Please write out the listing word for word, starting at its first line and stopping after the line that contains "interactions, privacy-minded architecture, and". Leave the pictures out of your answer.
============
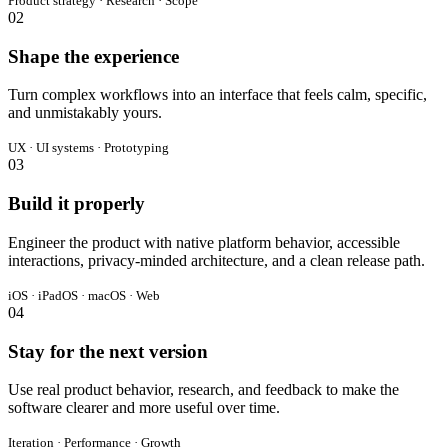
Product strategy · Research · Scope
02
Shape the experience
Turn complex workflows into an interface that feels calm, specific,
and unmistakably yours.
UX · UI systems · Prototyping
03
Build it properly
Engineer the product with native platform behavior, accessible
interactions, privacy-minded architecture, and a clean release path.
iOS · iPadOS · macOS · Web
04
Stay for the next version
Use real product behavior, research, and feedback to make the
software clearer and more useful over time.
Iteration · Performance · Growth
============
Written answer:
Product strategy · Research · Scope
02
Shape the experience
Turn complex workflows into an interface that feels calm, specific,
and unmistakably yours.
UX · UI systems · Prototyping
03
Build it properly
Engineer the product with native platform behavior, accessible
interactions, privacy-minded architecture, and a clean release path.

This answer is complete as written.